__EXERCISE PASSAGE__.
⁂
But Kyle MacLachlan is still a hoot as FBI agent Dale Cooper (think Fox Mulder on acid), and Twin Peaks still has the power to disturb. Much of that comes from Lynch's evocative undercurrents. The backward-talking dwarf and the Log Lady are fun, but why do so many Twin Peaks men continually dissolve in tears?
Angelo Badalamenti's ethereally eerie music infuses that Lynchian unease into every scene of what seems to be an almost normal small-town soap opera centred on the murder of pretty teenager Laura Palmer.
The extras disc is loaded with goodies, including some very strange Japanese coffee commercials. Lynch shows up in a bizarre conversation with MacLachlan and co-star Mdchen Amick but stays out of the very thoughtful making-of retrospective that includes everybody from co-writer Mark Frost to singer Julee Cruise and contains, from Badalamenti, the single best showbiz story I've ever heard.
It also gives serious consideration to why the question "Who killed Laura Palmer" was both the making and the breaking of the series. The international version (see Extras), by the way, answers that question in a different way than does the North American series.
EXTRAS 10 discs, including the original pilot; international version; Lynch, MacLachlan and Amick conversation; four-part making-of doc; Saturday Night Live parody; fan festival doc and more. Full-frame. English, Spanish, Portuguese audio and subtitles.
(WB, 2007) D: Steven Soderbergh, w/ George Clooney, Brad Pitt. Rating: NNN ; DVD package: NN
I always find movie endings that feature fireworks offputting. They're either an unnecessary and silly sexual metaphor, as in the 19th James Bond instalment, The World Is Not Enough, or they're there because the filmmakers fear they haven't produced a sufficiently strong show, again as in T.W.I.N.E. Either way, the starbursts always feel wrong - a bad fit.
Ocean's Thirteen ends with fireworks and, weirdly, they fit perfectly. Maybe this is because we've been watching nothing but content-free spectacle for two hours, and we've come to love it. And why not?
This is content-free spectacle at it's finest. The imaginary Bank Hotel, where Ocean (George Clooney) and his gang of master thieves mount their big rip-off, is a masterpiece of gaudy design, from the overbright reds of the casino floor to the high-tech sealed diamond shrine.
Steven Soderbergh's ultra-slick visuals are so highly watchable that you barely notice Clooney, Brad Pitt and the rest of the good guys disappearing into the decor. If you do, David Holmes's faux 60s score will keep you groovin' right past those bothersome thoughts.
Only Al Pacino as the evil hotelier and a few of the minor characters register as people. Pacino has big fun being rich and evil. Ellen Barkin gets a little fun, too, as his arrogant aide.
The two-disc version, available only at Future Shop, isn't worth the money. The metal case is too thin to stop a bullet (the only possible use for it), and the extras are feeble.
⁂
__DATASET EXCERPT__.
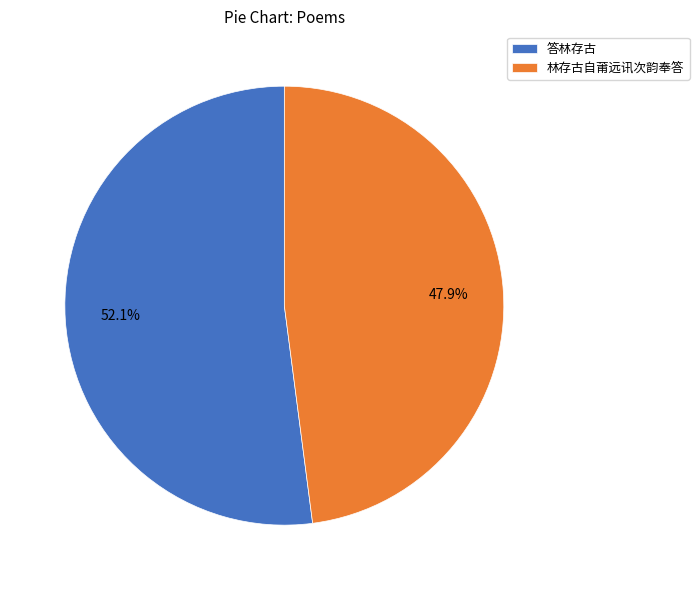

What is the total percentage of 林存古自莆远讯次韵奉答 and 答林存古?

100.0%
⁂
__EXERCISES TO COMPLETE__.
A: Answer these questions from the DVD reviews, one per line:
(i) Who wrote the music for Twin Peaks?
(ii) Who plays the evil hotelier in Ocean's Thirteen?
(iii) At which store is the two-disc version of Ocean's Thirteen sold?
B: Write the next part of the DVD reviews, picking up right after their last sentence.

__RESULTS IN ORDER__.
A:
(i) Angelo Badalamenti
(ii) Al Pacino
(iii) Future Shop

B:
In place of the usual making-of items, there's a brief history of Las Vegas that plays like a chamber of commerce ad, while disc two hands us a slick but not very detailed true-crime doc on some clever crooks. Only the MIT card-counting team has any real relevance to the movie, but the others are mild fun. I'm guessing there's a much better special edition six months down the road.
EXTRAS Disc one: Las Vegas doc, producer Jerry Weintraub set tour, deleted scenes. Wide-screen. English, French, Spanish audio and subtitles. Disc two: true-crime doc. Wide-screen.
The Boss Of It All
(WB, 2006) D: Lars von Trier, w/ Jens Albinus, Peter Gantzler. Rating: NNN ; DVD package: NN
After years of hiding behind a fictitious boss, the owner of an IT company decides to sell, so he hires an actor to pose as the boss. It's very funny. Lars von Trier, the creator of Dogma 95 and director of serious art-house fare like Dancer In The Dark, uses his homespun aesthetic to create a very funny conventional comedy that's also a pointed commentary on itself.
Von Trier works with natural light, off-kilter compositions, the illusion of naturalistic performances and a lopsided editing rhythm. From this he makes the kind of slow-fuse comedy that Blake Edwards created in the Pink Panther movies.
You savour the awkwardness and wait for disaster to strike.
In a 10-minute interview given to a young Canadian filmmaker, von Trier outlines his filmmaking philosophy. It's a simple, workable aesthetic that produces excellent results.
EXTRAS Von Trier interview. Wide-screen. Danish, French audio. English, French subtitles.
Coming Tuesday, November 20
Live Free Or Die Hard: Two-Disc Special Edition
(Fox, 2007) Bruce Willis strikes again, and things blow up real good.
(Alliance, 2007) John Travolta does Divine in the musical version of John Waters's 1988 comedy.
Sawdust And Tinsel
(Criterion, 1953) Seldom-seen Ingmar Bergman drama of cruelty and betrayal in a rundown circus.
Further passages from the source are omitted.